A Lifting principle of curves under exponential-type maps

Abstract

We develop a lifting theory for the exponential map of semi-Riemannian manifolds that overcomes the classical obstruction caused by its singularities. We show that every smooth path in the manifold admits, up to a nondecreasing reparametrization, a partial lift through the exponential map which is inextensible in its domain of definition. If the exponential map satisfies the path-continuation property-a natural topological condition-these lifts extend globally, yielding a general path-lifting theorem. This lifting approach yields new, alternative proofs of (generalizations of) a number of foundational results in semi-Riemannian geometry: the Hopf-Rinow theorem and Serre's classic theorem about multiplicity of connecting geodesics in the Riemannian case, as well as the Avez-Seifert theorem for globally hyperbolic spacetimes in Lorentzian geometry.

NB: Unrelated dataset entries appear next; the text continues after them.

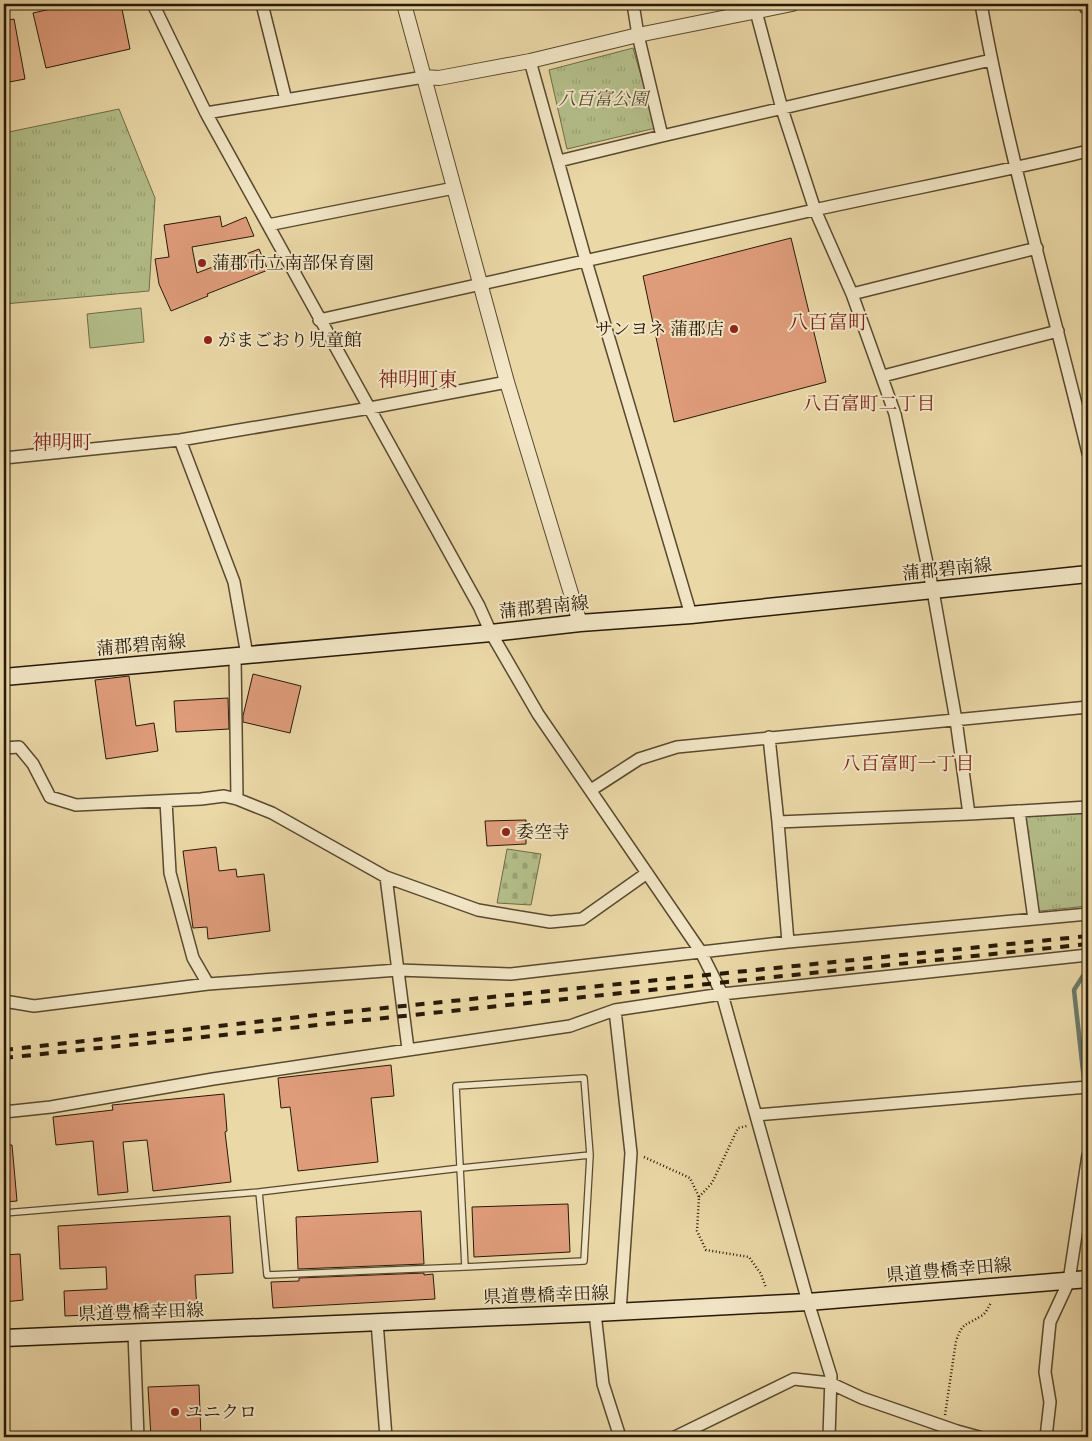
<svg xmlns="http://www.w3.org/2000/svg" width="1092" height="1441" font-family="'IM FELL Double Pica','Noto Serif JP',serif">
  <defs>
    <pattern id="cemetery-stones" width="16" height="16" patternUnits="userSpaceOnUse" patternTransform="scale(1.25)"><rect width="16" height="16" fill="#b4bf8a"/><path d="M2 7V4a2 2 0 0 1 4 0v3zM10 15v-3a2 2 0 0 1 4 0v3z" fill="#9ba476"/></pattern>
    <pattern id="park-tufts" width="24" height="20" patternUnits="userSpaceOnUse" patternTransform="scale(1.25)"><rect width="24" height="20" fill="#b4bf8a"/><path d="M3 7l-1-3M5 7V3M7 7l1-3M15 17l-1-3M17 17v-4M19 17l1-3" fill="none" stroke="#9ba476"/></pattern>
  </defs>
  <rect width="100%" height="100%" fill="#ebd8a7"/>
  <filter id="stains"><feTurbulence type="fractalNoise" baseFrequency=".004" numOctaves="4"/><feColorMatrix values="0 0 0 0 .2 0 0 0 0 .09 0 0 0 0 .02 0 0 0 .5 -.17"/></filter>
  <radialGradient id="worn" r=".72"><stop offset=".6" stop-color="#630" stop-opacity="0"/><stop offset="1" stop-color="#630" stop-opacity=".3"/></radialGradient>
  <!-- cemetery -->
  <path fill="url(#cemetery-stones)" stroke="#6e6c48" d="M507,849L541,854L531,905L497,903Z"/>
  <!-- park -->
  <path fill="url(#park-tufts)" stroke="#6e6c48" d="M633,48L656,128L567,149L549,70Z
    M119,109L155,198L149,291L4,304V133Z
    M1088,813V906L1040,911L1035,906L1023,819L1027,815Z"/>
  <!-- garden -->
  <path fill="#b4bf8a" stroke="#6e6c48" d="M141,308L144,342L90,348L87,314Z"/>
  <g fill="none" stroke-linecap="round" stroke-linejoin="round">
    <!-- stream -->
    <path stroke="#6b7a68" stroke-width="4.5" d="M1084,1080L1074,990L1088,968"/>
  </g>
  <!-- building -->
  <path fill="#df9c7b" stroke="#271907" d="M73,4H121L130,49L46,68L33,13Z
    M14,19L25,79L4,83V21Z
    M220,216L222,227L246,217L254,236L192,247L197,273L259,249L268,270L207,294L208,296L171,311L159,284L155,259L169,257L164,225Z
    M791,238L826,382L674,422L643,276Z
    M253,674L301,686L290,733L243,722V716Z
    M129,676L136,726L154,723L158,751L106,759L95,680Z
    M228,698L229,729L176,732L174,701Z
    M526,820V844L487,846L485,821Z
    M216,847L219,871L236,869L237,877L264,874L270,931L208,939L207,927L193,928L183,851Z
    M391,1065L394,1096L371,1098L378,1162L298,1171L290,1107L281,1108L278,1078Z
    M224,1094L227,1131L225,1132L231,1182L153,1191L147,1140L123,1142L128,1192L98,1195L93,1141L56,1145L53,1117L113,1110L112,1105Z
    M4,1145H12L17,1201L4,1202Z
    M568,1204L570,1252L474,1257L472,1207Z
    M421,1211L424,1264L298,1269L296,1217Z
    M230,1216L233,1273L195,1275L197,1312L154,1315L153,1312L65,1316L64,1291L107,1289L106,1267L60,1269L58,1226Z
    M20,1254L23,1300L4,1302V1255Z
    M424,1273V1275L433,1274L435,1299L273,1308L271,1282L299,1281V1278Z
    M199,1385L201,1437H151L148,1387Z"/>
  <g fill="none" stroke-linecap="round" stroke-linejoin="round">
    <defs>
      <path id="service" d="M4,1213L259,1192L461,1168L590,1155L584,1261L465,1267L267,1275L259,1192
        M465,1267L456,1086L584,1078L590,1155"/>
      <path id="minor" d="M153,4L206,113L479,606L491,633L538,714L701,952L722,994L808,1302L831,1376L829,1437
        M262,4L286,100
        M633,4L638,35L662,136
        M754,4L782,109L815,210L852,294L895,414L933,591L956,720L969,814
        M981,4C1008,155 1052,303 1088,453
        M530,61L586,261L691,615
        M206,113L424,77
        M559,161L662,136L991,60
        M268,225L454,188
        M852,294L1037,248
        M319,320C484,282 649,246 814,210C905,190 997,173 1088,151
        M883,376L1058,331
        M180,440L234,582L247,655
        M4,458L180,440L370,408L507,382
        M235,656L237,799
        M769,737L778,822L788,942
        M4,748L19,747L33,764L50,797L76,805L201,799L224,796L237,799L272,813L386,877L478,910L550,922L582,919L647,873
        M591,790L639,759L677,747L1088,707
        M166,801L170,873L193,958L208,984
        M1019,811L1034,919
        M778,822L969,814L1088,807
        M386,877L408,1049
        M4,1001L34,1006L208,984L398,970L511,974L788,942L1088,914
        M615,1010L631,1153L620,1312
        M4,1112L51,1107L213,1079L570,1026L615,1010L722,994L1088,955
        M756,1115L1088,1087
        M595,1313L603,1384L620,1437
        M377,1322L386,1437
        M134,1333L138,1437
        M675,1437L794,1379L830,1383L862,1398L957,1431L979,1437
        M1046,1437L1050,1402L1045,1372L1050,1322L1069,1281L1088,1155"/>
      <path id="tertiary" d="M404,4L507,382L580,623
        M424,77L439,78L530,61L638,35L792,4"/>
      <path id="secondary" d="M4,677L491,633L580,623L691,615L1088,574
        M4,1338L595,1313L808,1302L1088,1279"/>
      <path id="primary" d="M1088,4V6"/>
    </defs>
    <!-- service casing -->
    <use href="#service" stroke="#58492f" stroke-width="8"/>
    <!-- minor casing -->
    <use href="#minor" stroke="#58492f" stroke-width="14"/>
    <!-- tertiary casing -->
    <use href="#tertiary" stroke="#58492f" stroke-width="16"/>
    <!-- secondary casing -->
    <use href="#secondary" stroke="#271907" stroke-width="19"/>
    <!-- primary casing -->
    <use href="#primary" stroke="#271907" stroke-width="20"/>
    <!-- path -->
    <path stroke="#271907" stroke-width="2.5" stroke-dasharray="1 2.5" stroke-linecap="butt" d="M644,1157L690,1178L699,1197L697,1231L706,1250L749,1257L761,1274L766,1288
      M699,1197L712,1183L738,1128L747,1126
      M945,1415L956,1341C963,1321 966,1326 981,1316C986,1314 988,1307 991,1303"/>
    <!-- service -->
    <use href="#service" stroke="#f2e6c6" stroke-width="5.5"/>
    <!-- minor -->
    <use href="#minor" stroke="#f2e6c6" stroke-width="11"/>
    <!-- tertiary -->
    <use href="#tertiary" stroke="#f2e6c6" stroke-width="14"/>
    <!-- secondary -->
    <use href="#secondary" stroke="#f2e6c6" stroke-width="16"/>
    <!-- primary -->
    <use href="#primary" stroke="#ebd8a7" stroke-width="18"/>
    <!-- rail -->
    <path stroke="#271907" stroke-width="4" stroke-dasharray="9 9" stroke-linecap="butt" d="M4,1050L335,1013L1088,936
      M4,1058L1088,944"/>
  </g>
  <!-- markers -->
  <g fill="#8f2418" stroke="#f2e6c6" stroke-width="2">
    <circle cx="202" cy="263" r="5"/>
    <circle cx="734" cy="329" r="5"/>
    <circle cx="208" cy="340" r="5"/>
    <circle cx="506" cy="832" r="5"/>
    <circle cx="175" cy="1412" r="5"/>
  </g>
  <g text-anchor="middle" stroke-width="4" stroke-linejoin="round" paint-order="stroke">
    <!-- park labels -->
    <g font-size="18" font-style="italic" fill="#514b2e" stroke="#f2e6c6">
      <text x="603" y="105">八百富公園</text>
    </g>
    <!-- poi labels -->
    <g font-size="18" fill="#271907" stroke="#f2e6c6" text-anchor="start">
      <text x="212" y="269">蒲郡市立南部保育園</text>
      <text x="724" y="335" text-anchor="end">サンヨネ 蒲郡店</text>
      <text x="218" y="346">がまごおり児童館</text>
      <text x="516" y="838">委空寺</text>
      <text x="185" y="1418">ユニクロ</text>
    </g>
    <!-- street labels -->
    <g font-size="18" fill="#271907" stroke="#f2e6c6">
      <text transform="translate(947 569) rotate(-6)" y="6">蒲郡碧南線</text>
      <text transform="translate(544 607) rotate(-6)" y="6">蒲郡碧南線</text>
      <text transform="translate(141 645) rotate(-5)" y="6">蒲郡碧南線</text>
      <text transform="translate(949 1270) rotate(-5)" y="6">県道豊橋幸田線</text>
      <text transform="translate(546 1295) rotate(-2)" y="6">県道豊橋幸田線</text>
      <text transform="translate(141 1312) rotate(-2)" y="6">県道豊橋幸田線</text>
    </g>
    <!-- neighbourhood labels -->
    <g font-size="19" fill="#7a1f14" stroke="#f2e6c6">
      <text x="869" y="410">八百富町二丁目</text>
      <text x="908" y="770">八百富町一丁目</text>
    </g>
    <!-- quarter labels -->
    <g font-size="20" fill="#7a1f14" stroke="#f2e6c6">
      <text x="828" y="329">八百富町</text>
      <text x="418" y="386">神明町東</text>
      <text x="62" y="449">神明町</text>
    </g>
  </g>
  <!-- margin -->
  <rect width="1092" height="1441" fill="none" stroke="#ebd8a7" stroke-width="20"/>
  <rect x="5" y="5" width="1082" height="1431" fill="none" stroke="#271907" stroke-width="2.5"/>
  <rect x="10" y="10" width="1072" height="1421" fill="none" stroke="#271907"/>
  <rect width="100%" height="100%" filter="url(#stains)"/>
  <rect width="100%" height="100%" fill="url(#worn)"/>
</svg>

More broadly, our results reveal the central role of the continuation property in obtaining geodesic connectivity across a wide range of semi-Riemannian geometries. This offers a unifying geometric principle that is complementary to the more traditional analytic, variational methods used in to investigate geodesic connectedness, and provides new insight into the structure of geodesics, both on geodesically complete and non-complete manifolds. We also briefly point out how the lifting theory developed here can etend to more general flow-inducing maps on the tangent bundle other than the geodesic flow, suggesting broader geometric applicability beyond the exponential map.